Segment Start: Information shown

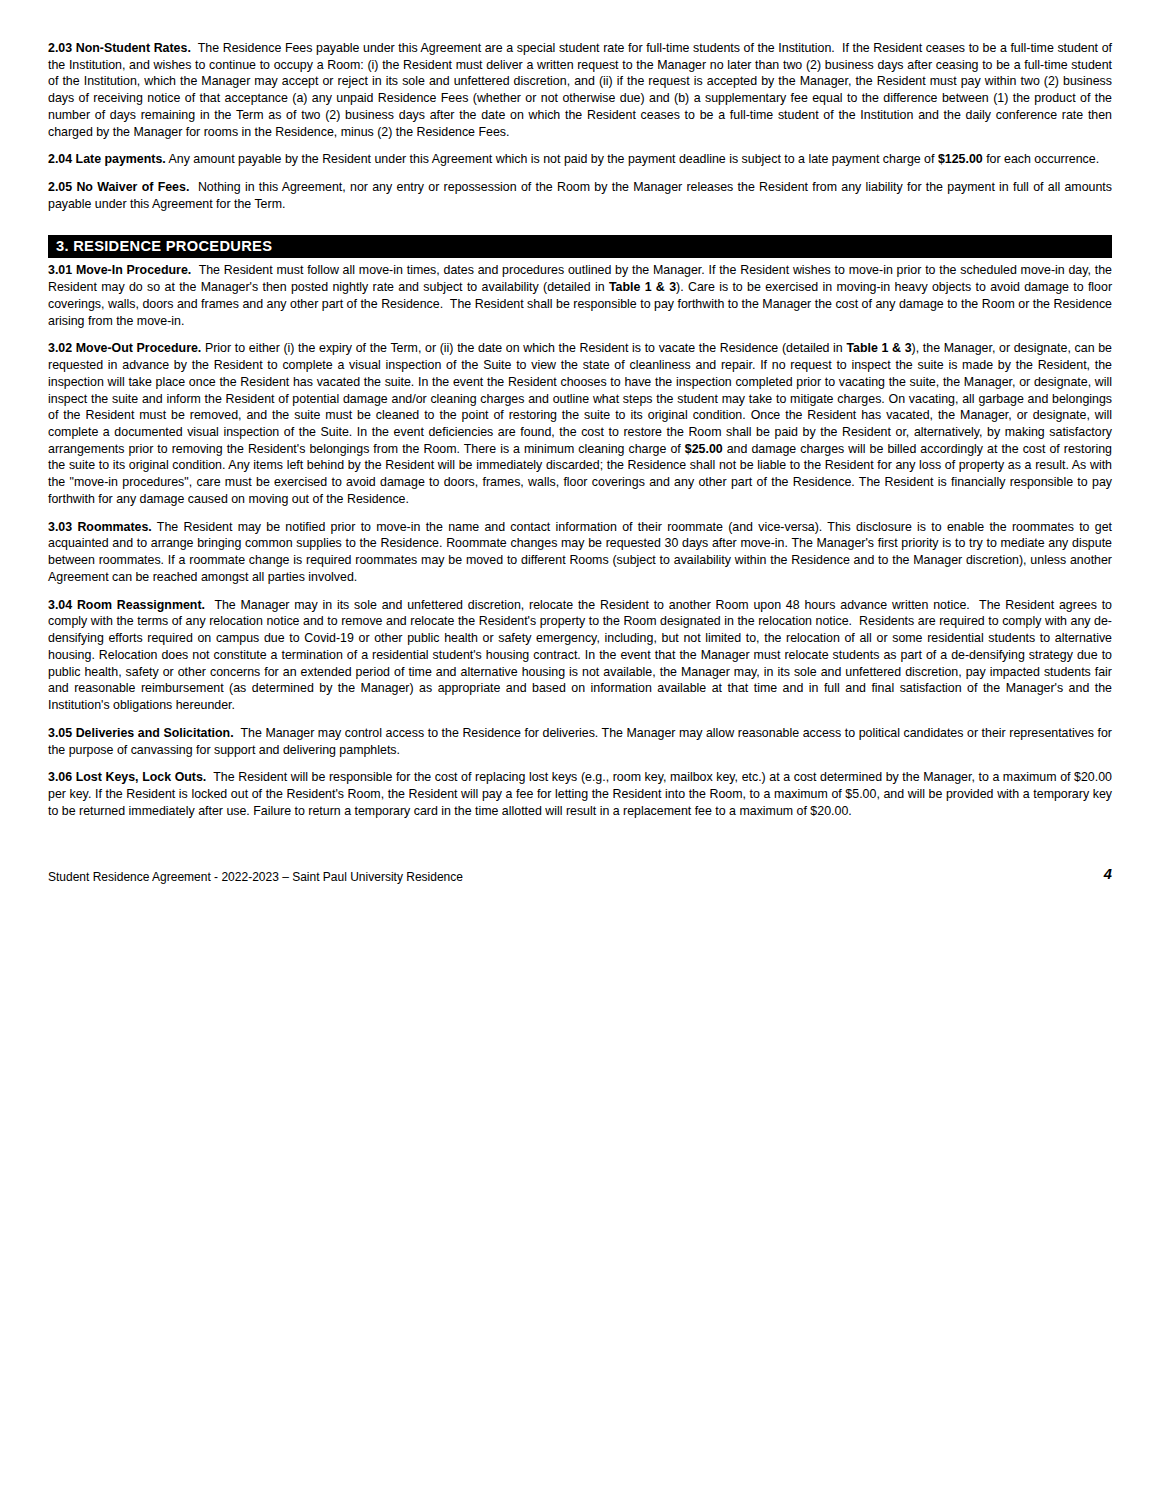2.03 Non-Student Rates. The Residence Fees payable under this Agreement are a special student rate for full-time students of the Institution. If the Resident ceases to be a full-time student of the Institution, and wishes to continue to occupy a Room: (i) the Resident must deliver a written request to the Manager no later than two (2) business days after ceasing to be a full-time student of the Institution, which the Manager may accept or reject in its sole and unfettered discretion, and (ii) if the request is accepted by the Manager, the Resident must pay within two (2) business days of receiving notice of that acceptance (a) any unpaid Residence Fees (whether or not otherwise due) and (b) a supplementary fee equal to the difference between (1) the product of the number of days remaining in the Term as of two (2) business days after the date on which the Resident ceases to be a full-time student of the Institution and the daily conference rate then charged by the Manager for rooms in the Residence, minus (2) the Residence Fees.
2.04 Late payments. Any amount payable by the Resident under this Agreement which is not paid by the payment deadline is subject to a late payment charge of $125.00 for each occurrence.
2.05 No Waiver of Fees. Nothing in this Agreement, nor any entry or repossession of the Room by the Manager releases the Resident from any liability for the payment in full of all amounts payable under this Agreement for the Term.
3. RESIDENCE PROCEDURES
3.01 Move-In Procedure. The Resident must follow all move-in times, dates and procedures outlined by the Manager. If the Resident wishes to move-in prior to the scheduled move-in day, the Resident may do so at the Manager's then posted nightly rate and subject to availability (detailed in Table 1 & 3). Care is to be exercised in moving-in heavy objects to avoid damage to floor coverings, walls, doors and frames and any other part of the Residence. The Resident shall be responsible to pay forthwith to the Manager the cost of any damage to the Room or the Residence arising from the move-in.
3.02 Move-Out Procedure. Prior to either (i) the expiry of the Term, or (ii) the date on which the Resident is to vacate the Residence (detailed in Table 1 & 3), the Manager, or designate, can be requested in advance by the Resident to complete a visual inspection of the Suite to view the state of cleanliness and repair. If no request to inspect the suite is made by the Resident, the inspection will take place once the Resident has vacated the suite. In the event the Resident chooses to have the inspection completed prior to vacating the suite, the Manager, or designate, will inspect the suite and inform the Resident of potential damage and/or cleaning charges and outline what steps the student may take to mitigate charges. On vacating, all garbage and belongings of the Resident must be removed, and the suite must be cleaned to the point of restoring the suite to its original condition. Once the Resident has vacated, the Manager, or designate, will complete a documented visual inspection of the Suite. In the event deficiencies are found, the cost to restore the Room shall be paid by the Resident or, alternatively, by making satisfactory arrangements prior to removing the Resident's belongings from the Room. There is a minimum cleaning charge of $25.00 and damage charges will be billed accordingly at the cost of restoring the suite to its original condition. Any items left behind by the Resident will be immediately discarded; the Residence shall not be liable to the Resident for any loss of property as a result. As with the "move-in procedures", care must be exercised to avoid damage to doors, frames, walls, floor coverings and any other part of the Residence. The Resident is financially responsible to pay forthwith for any damage caused on moving out of the Residence.
3.03 Roommates. The Resident may be notified prior to move-in the name and contact information of their roommate (and vice-versa). This disclosure is to enable the roommates to get acquainted and to arrange bringing common supplies to the Residence. Roommate changes may be requested 30 days after move-in. The Manager's first priority is to try to mediate any dispute between roommates. If a roommate change is required roommates may be moved to different Rooms (subject to availability within the Residence and to the Manager discretion), unless another Agreement can be reached amongst all parties involved.
3.04 Room Reassignment. The Manager may in its sole and unfettered discretion, relocate the Resident to another Room upon 48 hours advance written notice. The Resident agrees to comply with the terms of any relocation notice and to remove and relocate the Resident's property to the Room designated in the relocation notice. Residents are required to comply with any de-densifying efforts required on campus due to Covid-19 or other public health or safety emergency, including, but not limited to, the relocation of all or some residential students to alternative housing. Relocation does not constitute a termination of a residential student's housing contract. In the event that the Manager must relocate students as part of a de-densifying strategy due to public health, safety or other concerns for an extended period of time and alternative housing is not available, the Manager may, in its sole and unfettered discretion, pay impacted students fair and reasonable reimbursement (as determined by the Manager) as appropriate and based on information available at that time and in full and final satisfaction of the Manager's and the Institution's obligations hereunder.
3.05 Deliveries and Solicitation. The Manager may control access to the Residence for deliveries. The Manager may allow reasonable access to political candidates or their representatives for the purpose of canvassing for support and delivering pamphlets.
3.06 Lost Keys, Lock Outs. The Resident will be responsible for the cost of replacing lost keys (e.g., room key, mailbox key, etc.) at a cost determined by the Manager, to a maximum of $20.00 per key. If the Resident is locked out of the Resident's Room, the Resident will pay a fee for letting the Resident into the Room, to a maximum of $5.00, and will be provided with a temporary key to be returned immediately after use. Failure to return a temporary card in the time allotted will result in a replacement fee to a maximum of $20.00.
Student Residence Agreement - 2022-2023 – Saint Paul University Residence 4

Segment End: Information shown

> Directions for this task
Give back exactly the lines from the first line of the data through the line with "3. RESIDENCE PROCEDURES", pictures excluded.

> Expected answer
2.03 Non-Student Rates. The Residence Fees payable under this Agreement are a special student rate for full-time students of the Institution. If the Resident ceases to be a full-time student of the Institution, and wishes to continue to occupy a Room: (i) the Resident must deliver a written request to the Manager no later than two (2) business days after ceasing to be a full-time student of the Institution, which the Manager may accept or reject in its sole and unfettered discretion, and (ii) if the request is accepted by the Manager, the Resident must pay within two (2) business days of receiving notice of that acceptance (a) any unpaid Residence Fees (whether or not otherwise due) and (b) a supplementary fee equal to the difference between (1) the product of the number of days remaining in the Term as of two (2) business days after the date on which the Resident ceases to be a full-time student of the Institution and the daily conference rate then charged by the Manager for rooms in the Residence, minus (2) the Residence Fees.
2.04 Late payments. Any amount payable by the Resident under this Agreement which is not paid by the payment deadline is subject to a late payment charge of $125.00 for each occurrence.
2.05 No Waiver of Fees. Nothing in this Agreement, nor any entry or repossession of the Room by the Manager releases the Resident from any liability for the payment in full of all amounts payable under this Agreement for the Term.
3. RESIDENCE PROCEDURES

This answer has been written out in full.